Le chemin d’en haut : deuils et héritages

Après Livre de bois publié en 2017, Jean-Philippe Chabot revient cette année avec Le chemin d’en haut, son deuxième roman. L’auteur signe ici une œuvre dense, complexe, mais qui a le mérite d’éviter l’éparpillement thématique. Il y traite de sujets délicats avec douceur et sensibilité. Si la lecture du chemin d’en haut est exigeante, elle n’en demeure pas moins imbibée d’une richesse littéraire qui gagne à se faire découvrir par une lecture attentive et approfondie. Parfait pour clore la saison estivale.

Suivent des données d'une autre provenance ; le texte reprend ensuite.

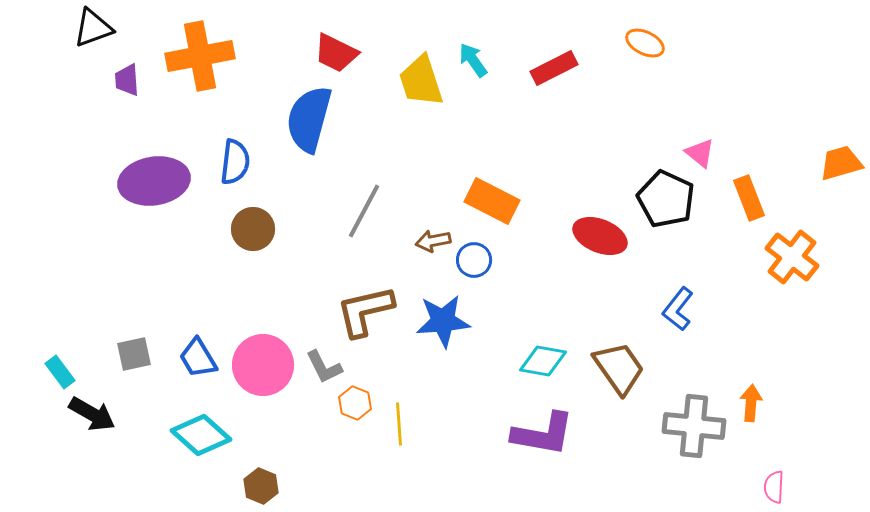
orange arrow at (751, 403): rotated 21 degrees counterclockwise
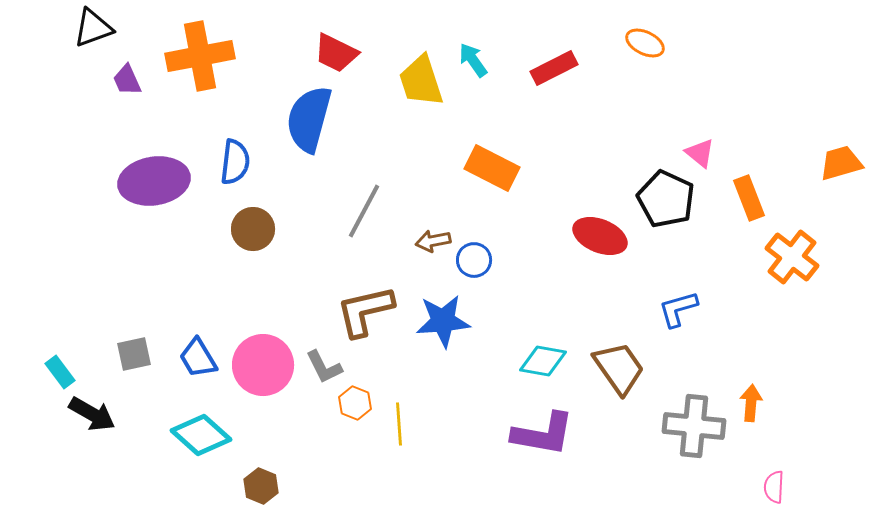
purple trapezoid at (127, 80): rotated 20 degrees counterclockwise
orange rectangle at (492, 201): moved 33 px up
blue L-shape at (678, 309): rotated 36 degrees clockwise
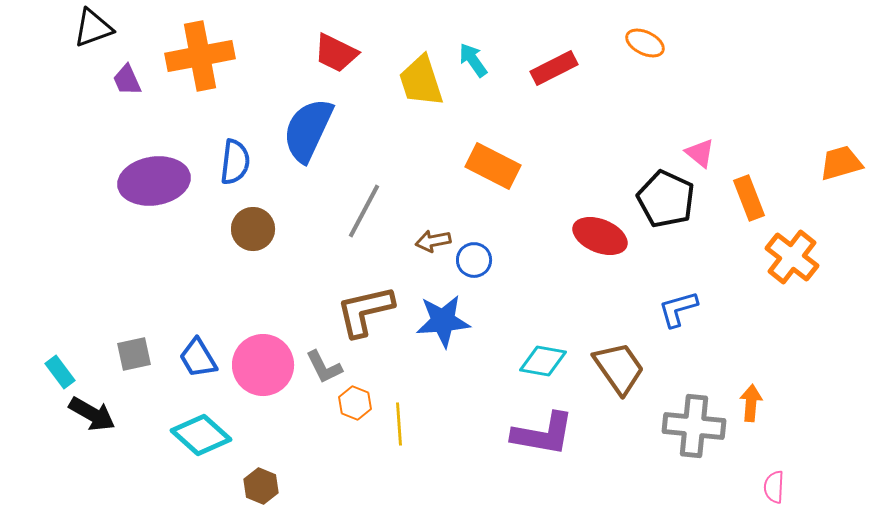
blue semicircle at (309, 119): moved 1 px left, 11 px down; rotated 10 degrees clockwise
orange rectangle at (492, 168): moved 1 px right, 2 px up
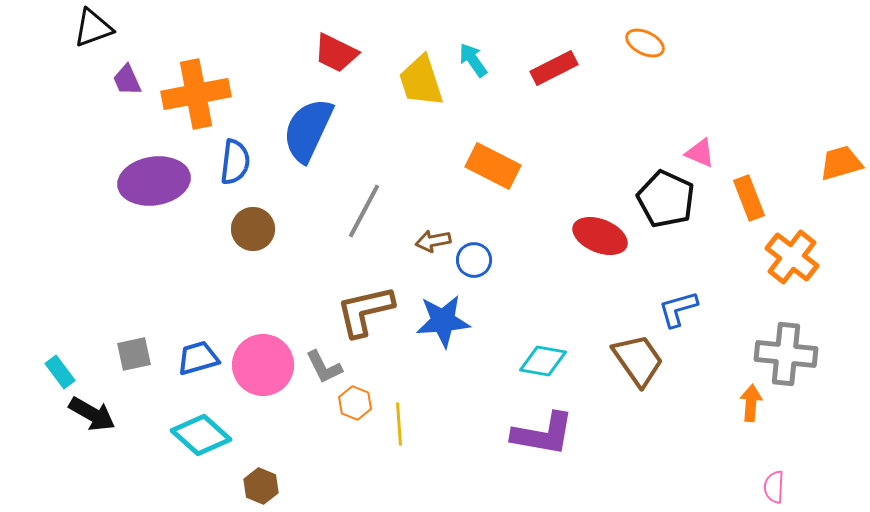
orange cross at (200, 56): moved 4 px left, 38 px down
pink triangle at (700, 153): rotated 16 degrees counterclockwise
blue trapezoid at (198, 358): rotated 105 degrees clockwise
brown trapezoid at (619, 368): moved 19 px right, 8 px up
gray cross at (694, 426): moved 92 px right, 72 px up
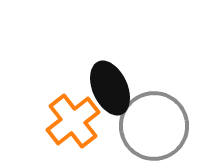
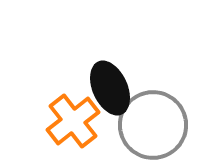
gray circle: moved 1 px left, 1 px up
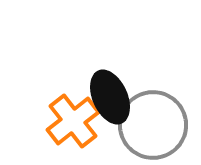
black ellipse: moved 9 px down
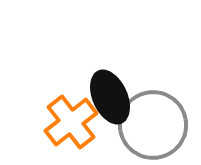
orange cross: moved 2 px left, 1 px down
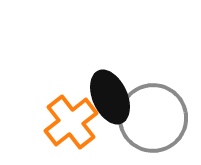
gray circle: moved 7 px up
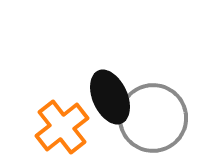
orange cross: moved 9 px left, 5 px down
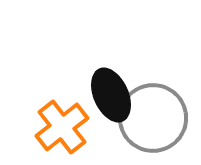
black ellipse: moved 1 px right, 2 px up
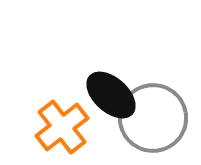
black ellipse: rotated 24 degrees counterclockwise
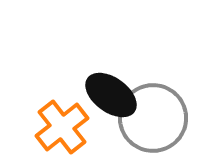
black ellipse: rotated 6 degrees counterclockwise
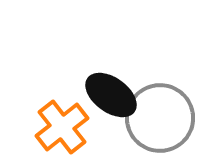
gray circle: moved 7 px right
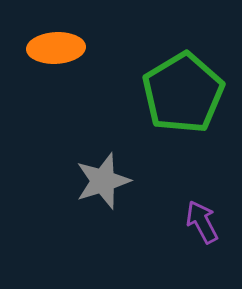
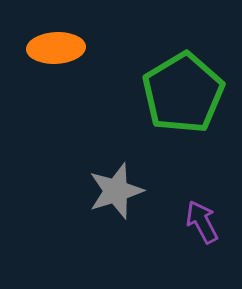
gray star: moved 13 px right, 10 px down
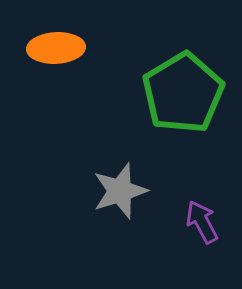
gray star: moved 4 px right
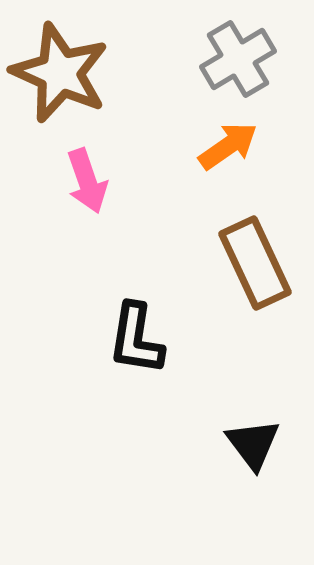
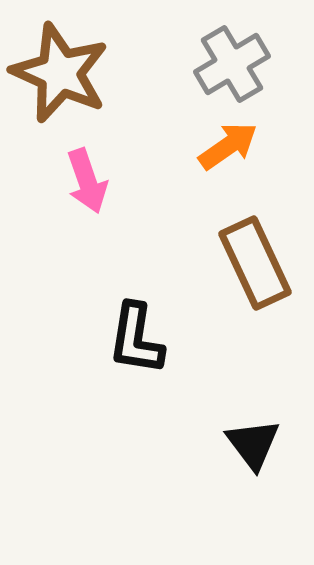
gray cross: moved 6 px left, 5 px down
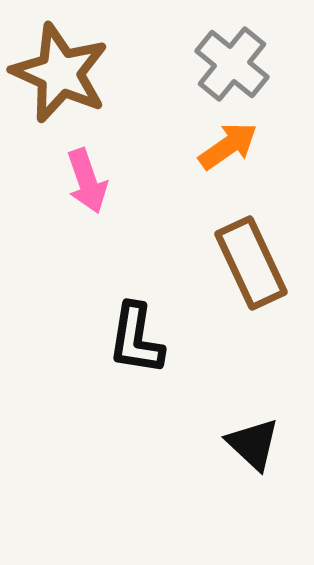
gray cross: rotated 20 degrees counterclockwise
brown rectangle: moved 4 px left
black triangle: rotated 10 degrees counterclockwise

Par William Pépin, journaliste multimédia

Prophéties intriquées

C’est avec surprise que j’ai parcouru les premières pages de ce chemin d’en haut : rares sont les récits qui vous emportent dans une spirale émotionnelle aussi belle que chirurgicalement décousue. C’est par le sentier sinueux du deuil que Jean-Philippe Chabot nous ramène à la terre, dans cette zone empreinte d’une nostalgie amère, lieu que l’on souhaite souvent quitter pour s’épargner une quelconque souffrance et, paradoxalement, que l’on désire parfois retrouver pour y reconstruire une vie par-dessus les cendres de celles qui précèdent. Difficile, parfois, de ne pas y voir l’héritage d’une prose ferronnienne, à la fois orale, sombre, dense, mais pourtant si lucide.

La narration se déploie par spasmes, avec ces éclats mémoriels qui nous propulsent d’une situation à l’autre, avec ce talent qu’a Jean-Philippe Chabot de créer des images à la fois percutantes et lointaines, des échos de vie à notre portée tout en étant souvent insaisissables. C’est d’ailleurs un roman qui gagne à ce qu’on lui accorde une deuxième lecture : l’humanité transpire de ces pages.

« Tu t’y attendais pas. Ta vie se met en perspective, ses deux seuls événements bout à bout : ta naissance, ta mort. Tu te dis : c’était rien que ça. Plus t’en as long entre les deux, plus t’accumules, plus c’est le désordre. Du bruit, des bruits de corps sur du bruit de fond. Ça continue de remuer, de se mélanger. »

Comme dans un rêve

L’enchaînement des événements se fait un peu à la manière d’un rêve : tout y est à la fois ficelé sur le plan thématique et discontinue sur le plan de l’enchaînement causal. Les allers-retours sont nombreux, encadrés par ce décompte en cinq parties qui culmine vers une fin aussi déchirante qu’éclairante. Ce qui m’a le plus fasciné avec ce nouveau roman de Jean-Philippe Chabot, c’est sans doute le fait que l’on y côtoie la mort constamment, sans que celle-ci nous contamine pour autant. Oui, elle est là, palpable, mais on peut l’aborder avec douceur et lucidité. D’une certaine manière, Le chemin d’en haut nous apprend à tourner la page.

J.P. Chabot, Le Quartanier, Montréal, 2022, 224 pages.